* WRITTEN EXERCISE
Locate every line in the records that contains the string "name" and copy each such line. The match is case-sensitive.

## start

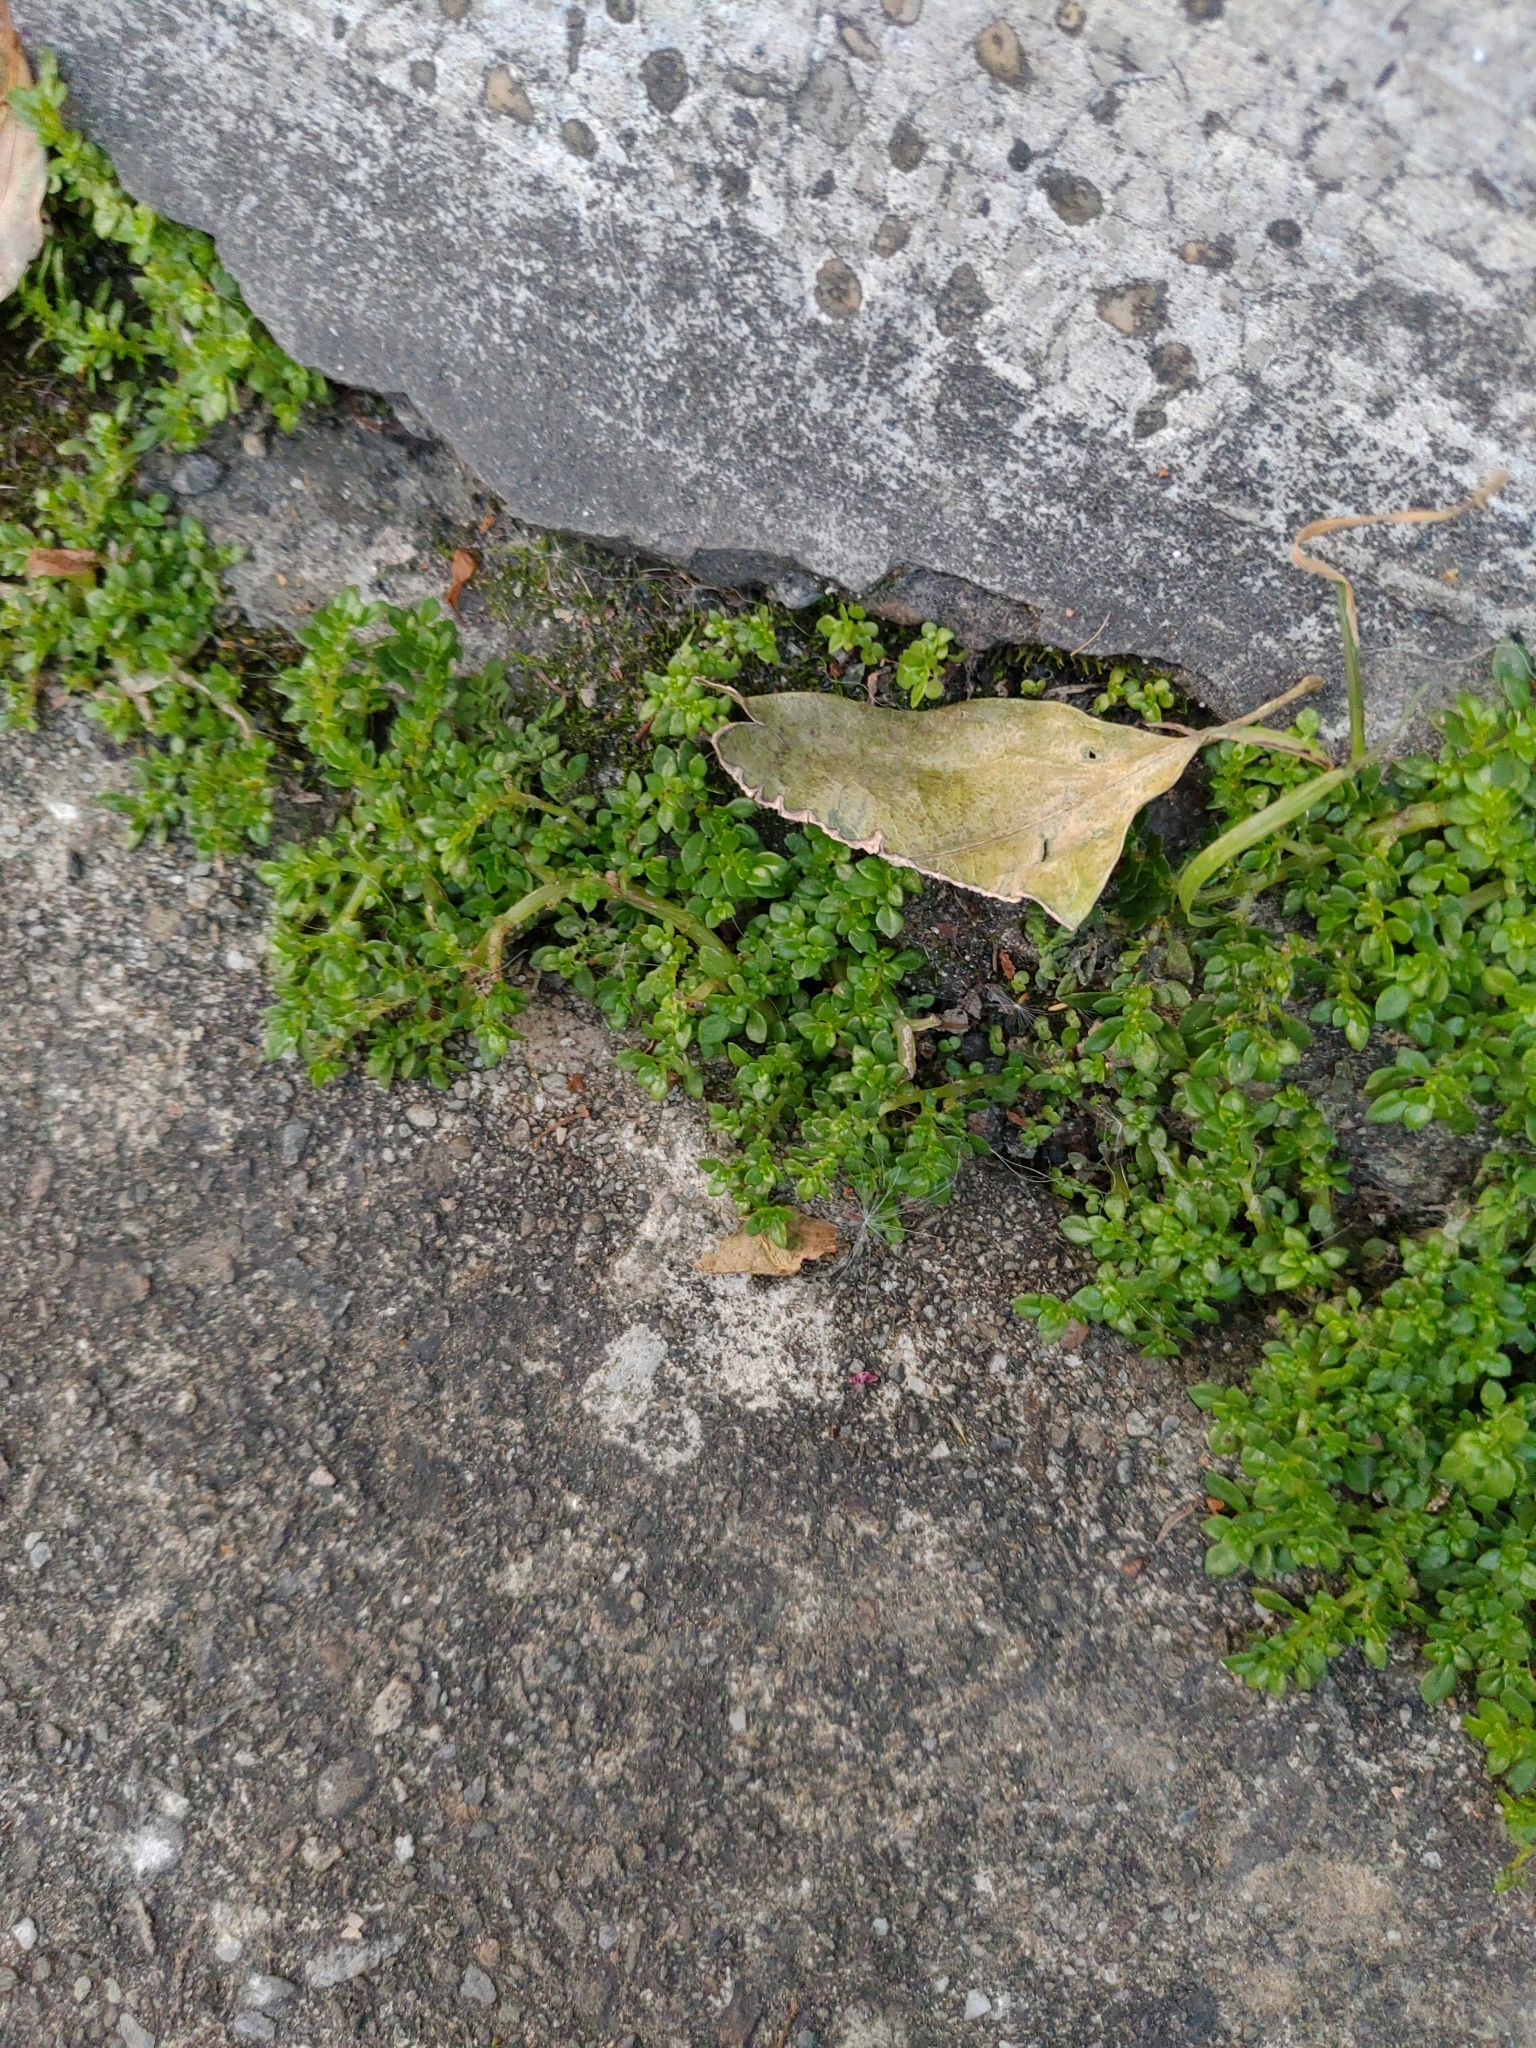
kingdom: Plantae
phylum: Tracheophyta
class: Magnoliopsida
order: Rosales
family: Urticaceae
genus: Pilea
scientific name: Pilea microphylla
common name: Artillery-plant
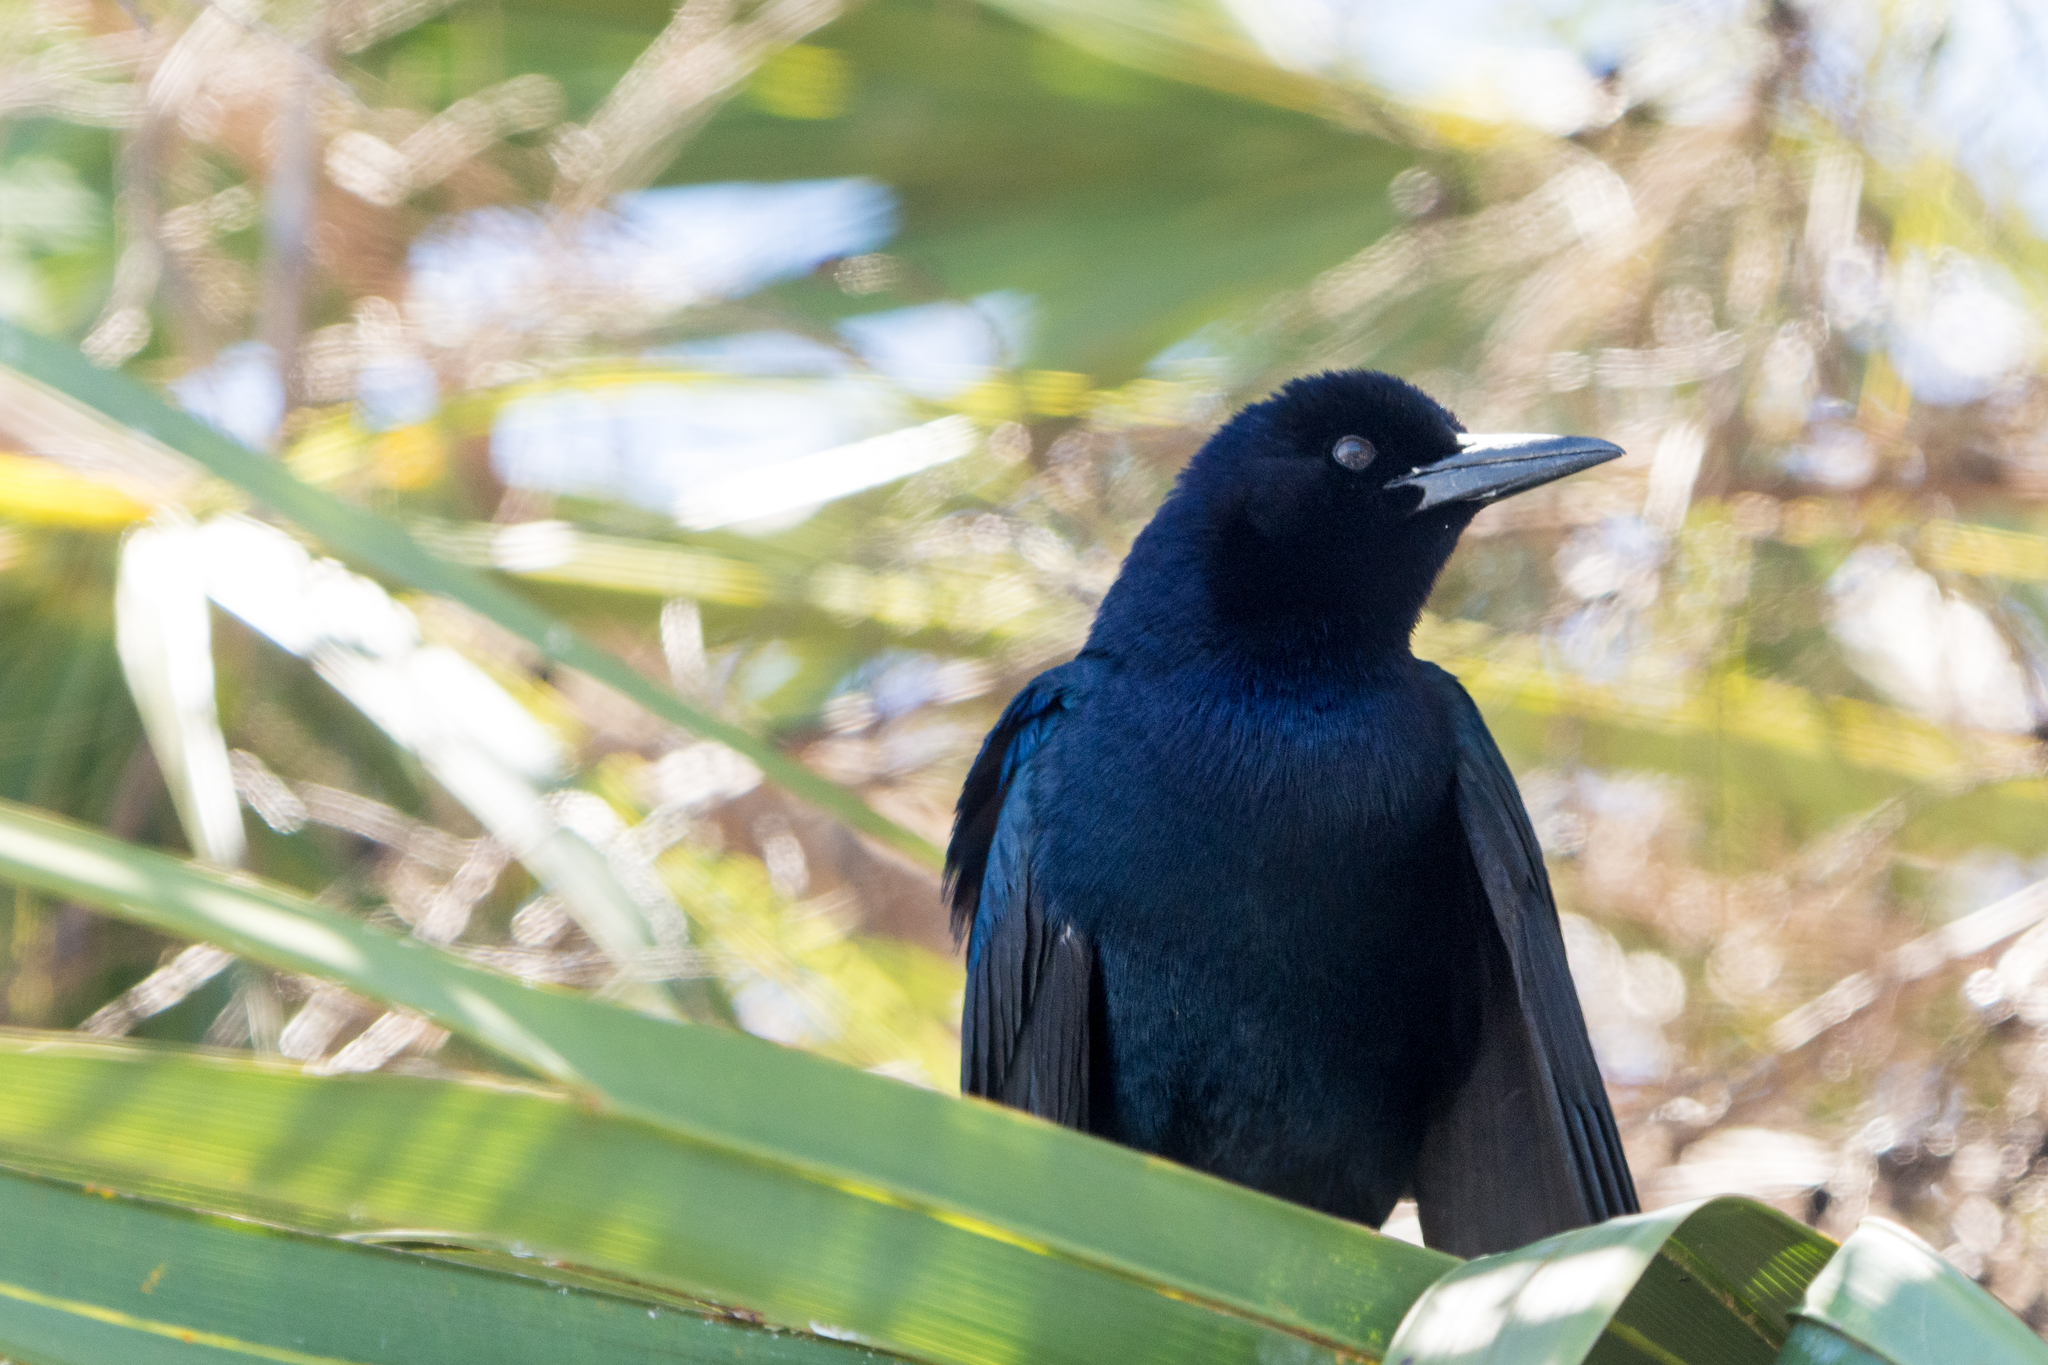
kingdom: Animalia
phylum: Chordata
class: Aves
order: Passeriformes
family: Icteridae
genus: Quiscalus
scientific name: Quiscalus major
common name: Boat-tailed grackle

## end

* ANSWER IN FULL
scientific name: Pilea microphylla
common name: Artillery-plant
scientific name: Quiscalus major
common name: Boat-tailed grackle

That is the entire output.